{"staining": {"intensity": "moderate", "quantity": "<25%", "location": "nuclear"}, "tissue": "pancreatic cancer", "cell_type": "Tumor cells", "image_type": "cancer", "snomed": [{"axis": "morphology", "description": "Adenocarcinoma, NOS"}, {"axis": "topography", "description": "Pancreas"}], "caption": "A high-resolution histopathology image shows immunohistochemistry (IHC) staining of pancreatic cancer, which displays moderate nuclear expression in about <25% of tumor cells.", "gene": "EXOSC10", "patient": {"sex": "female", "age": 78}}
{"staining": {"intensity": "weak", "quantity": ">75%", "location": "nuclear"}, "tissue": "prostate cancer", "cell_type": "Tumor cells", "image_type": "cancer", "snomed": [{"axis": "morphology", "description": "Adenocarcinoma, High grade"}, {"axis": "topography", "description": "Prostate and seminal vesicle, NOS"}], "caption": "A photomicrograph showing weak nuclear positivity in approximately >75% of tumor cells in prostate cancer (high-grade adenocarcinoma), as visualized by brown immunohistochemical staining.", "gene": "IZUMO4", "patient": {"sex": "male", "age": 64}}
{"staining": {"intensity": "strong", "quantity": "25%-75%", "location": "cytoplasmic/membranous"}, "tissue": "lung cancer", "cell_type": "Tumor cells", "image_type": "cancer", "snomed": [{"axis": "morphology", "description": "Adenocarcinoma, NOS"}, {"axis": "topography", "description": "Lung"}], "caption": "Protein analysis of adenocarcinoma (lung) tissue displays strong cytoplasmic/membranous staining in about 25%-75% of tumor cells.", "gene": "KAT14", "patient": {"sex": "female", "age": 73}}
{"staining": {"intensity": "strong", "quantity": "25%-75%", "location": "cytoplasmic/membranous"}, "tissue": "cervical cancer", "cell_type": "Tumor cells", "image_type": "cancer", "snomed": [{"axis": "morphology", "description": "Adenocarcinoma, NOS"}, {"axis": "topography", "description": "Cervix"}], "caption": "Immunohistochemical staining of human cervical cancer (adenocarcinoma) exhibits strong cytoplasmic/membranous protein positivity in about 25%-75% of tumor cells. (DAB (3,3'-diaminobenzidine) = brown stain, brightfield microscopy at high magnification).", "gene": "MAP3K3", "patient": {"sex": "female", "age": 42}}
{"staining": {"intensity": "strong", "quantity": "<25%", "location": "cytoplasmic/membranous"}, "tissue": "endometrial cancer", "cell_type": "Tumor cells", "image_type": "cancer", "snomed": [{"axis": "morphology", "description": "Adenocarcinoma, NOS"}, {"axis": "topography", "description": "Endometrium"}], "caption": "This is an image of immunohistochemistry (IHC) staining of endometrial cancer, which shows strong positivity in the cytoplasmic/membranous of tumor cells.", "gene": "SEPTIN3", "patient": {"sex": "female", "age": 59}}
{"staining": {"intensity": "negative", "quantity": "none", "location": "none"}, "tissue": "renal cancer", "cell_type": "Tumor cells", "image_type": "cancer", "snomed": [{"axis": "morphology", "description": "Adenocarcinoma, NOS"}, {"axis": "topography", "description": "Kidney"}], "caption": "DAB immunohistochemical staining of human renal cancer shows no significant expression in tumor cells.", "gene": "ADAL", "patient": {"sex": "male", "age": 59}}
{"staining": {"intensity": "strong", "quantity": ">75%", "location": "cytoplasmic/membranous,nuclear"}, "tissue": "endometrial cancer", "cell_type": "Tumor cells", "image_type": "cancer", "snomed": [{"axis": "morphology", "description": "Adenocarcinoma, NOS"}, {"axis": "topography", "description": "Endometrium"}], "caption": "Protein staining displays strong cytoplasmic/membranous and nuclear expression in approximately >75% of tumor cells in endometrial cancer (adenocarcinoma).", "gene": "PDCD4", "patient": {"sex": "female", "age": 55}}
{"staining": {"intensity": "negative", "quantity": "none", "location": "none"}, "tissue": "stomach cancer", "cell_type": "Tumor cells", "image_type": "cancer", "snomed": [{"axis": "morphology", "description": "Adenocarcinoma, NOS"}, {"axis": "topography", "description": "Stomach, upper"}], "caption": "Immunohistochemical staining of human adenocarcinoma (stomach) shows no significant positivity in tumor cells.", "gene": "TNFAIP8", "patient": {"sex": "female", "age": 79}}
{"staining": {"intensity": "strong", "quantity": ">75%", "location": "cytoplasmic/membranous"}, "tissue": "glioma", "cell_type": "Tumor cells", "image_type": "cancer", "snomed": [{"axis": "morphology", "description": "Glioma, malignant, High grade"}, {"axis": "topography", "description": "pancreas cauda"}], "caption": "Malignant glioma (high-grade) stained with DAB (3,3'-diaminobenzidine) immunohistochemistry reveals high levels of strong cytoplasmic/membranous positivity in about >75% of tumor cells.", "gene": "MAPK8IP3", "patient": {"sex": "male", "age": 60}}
***
→ Your assignment
The reply should consist of all the records, repeated exactly.

→ Response for this exercise
{"staining": {"intensity": "moderate", "quantity": "<25%", "location": "nuclear"}, "tissue": "pancreatic cancer", "cell_type": "Tumor cells", "image_type": "cancer", "snomed": [{"axis": "morphology", "description": "Adenocarcinoma, NOS"}, {"axis": "topography", "description": "Pancreas"}], "caption": "A high-resolution histopathology image shows immunohistochemistry (IHC) staining of pancreatic cancer, which displays moderate nuclear expression in about <25% of tumor cells.", "gene": "EXOSC10", "patient": {"sex": "female", "age": 78}}
{"staining": {"intensity": "weak", "quantity": ">75%", "location": "nuclear"}, "tissue": "prostate cancer", "cell_type": "Tumor cells", "image_type": "cancer", "snomed": [{"axis": "morphology", "description": "Adenocarcinoma, High grade"}, {"axis": "topography", "description": "Prostate and seminal vesicle, NOS"}], "caption": "A photomicrograph showing weak nuclear positivity in approximately >75% of tumor cells in prostate cancer (high-grade adenocarcinoma), as visualized by brown immunohistochemical staining.", "gene": "IZUMO4", "patient": {"sex": "male", "age": 64}}
{"staining": {"intensity": "strong", "quantity": "25%-75%", "location": "cytoplasmic/membranous"}, "tissue": "lung cancer", "cell_type": "Tumor cells", "image_type": "cancer", "snomed": [{"axis": "morphology", "description": "Adenocarcinoma, NOS"}, {"axis": "topography", "description": "Lung"}], "caption": "Protein analysis of adenocarcinoma (lung) tissue displays strong cytoplasmic/membranous staining in about 25%-75% of tumor cells.", "gene": "KAT14", "patient": {"sex": "female", "age": 73}}
{"staining": {"intensity": "strong", "quantity": "25%-75%", "location": "cytoplasmic/membranous"}, "tissue": "cervical cancer", "cell_type": "Tumor cells", "image_type": "cancer", "snomed": [{"axis": "morphology", "description": "Adenocarcinoma, NOS"}, {"axis": "topography", "description": "Cervix"}], "caption": "Immunohistochemical staining of human cervical cancer (adenocarcinoma) exhibits strong cytoplasmic/membranous protein positivity in about 25%-75% of tumor cells. (DAB (3,3'-diaminobenzidine) = brown stain, brightfield microscopy at high magnification).", "gene": "MAP3K3", "patient": {"sex": "female", "age": 42}}
{"staining": {"intensity": "strong", "quantity": "<25%", "location": "cytoplasmic/membranous"}, "tissue": "endometrial cancer", "cell_type": "Tumor cells", "image_type": "cancer", "snomed": [{"axis": "morphology", "description": "Adenocarcinoma, NOS"}, {"axis": "topography", "description": "Endometrium"}], "caption": "This is an image of immunohistochemistry (IHC) staining of endometrial cancer, which shows strong positivity in the cytoplasmic/membranous of tumor cells.", "gene": "SEPTIN3", "patient": {"sex": "female", "age": 59}}
{"staining": {"intensity": "negative", "quantity": "none", "location": "none"}, "tissue": "renal cancer", "cell_type": "Tumor cells", "image_type": "cancer", "snomed": [{"axis": "morphology", "description": "Adenocarcinoma, NOS"}, {"axis": "topography", "description": "Kidney"}], "caption": "DAB immunohistochemical staining of human renal cancer shows no significant expression in tumor cells.", "gene": "ADAL", "patient": {"sex": "male", "age": 59}}
{"staining": {"intensity": "strong", "quantity": ">75%", "location": "cytoplasmic/membranous,nuclear"}, "tissue": "endometrial cancer", "cell_type": "Tumor cells", "image_type": "cancer", "snomed": [{"axis": "morphology", "description": "Adenocarcinoma, NOS"}, {"axis": "topography", "description": "Endometrium"}], "caption": "Protein staining displays strong cytoplasmic/membranous and nuclear expression in approximately >75% of tumor cells in endometrial cancer (adenocarcinoma).", "gene": "PDCD4", "patient": {"sex": "female", "age": 55}}
{"staining": {"intensity": "negative", "quantity": "none", "location": "none"}, "tissue": "stomach cancer", "cell_type": "Tumor cells", "image_type": "cancer", "snomed": [{"axis": "morphology", "description": "Adenocarcinoma, NOS"}, {"axis": "topography", "description": "Stomach, upper"}], "caption": "Immunohistochemical staining of human adenocarcinoma (stomach) shows no significant positivity in tumor cells.", "gene": "TNFAIP8", "patient": {"sex": "female", "age": 79}}
{"staining": {"intensity": "strong", "quantity": ">75%", "location": "cytoplasmic/membranous"}, "tissue": "glioma", "cell_type": "Tumor cells", "image_type": "cancer", "snomed": [{"axis": "morphology", "description": "Glioma, malignant, High grade"}, {"axis": "topography", "description": "pancreas cauda"}], "caption": "Malignant glioma (high-grade) stained with DAB (3,3'-diaminobenzidine) immunohistochemistry reveals high levels of strong cytoplasmic/membranous positivity in about >75% of tumor cells.", "gene": "MAPK8IP3", "patient": {"sex": "male", "age": 60}}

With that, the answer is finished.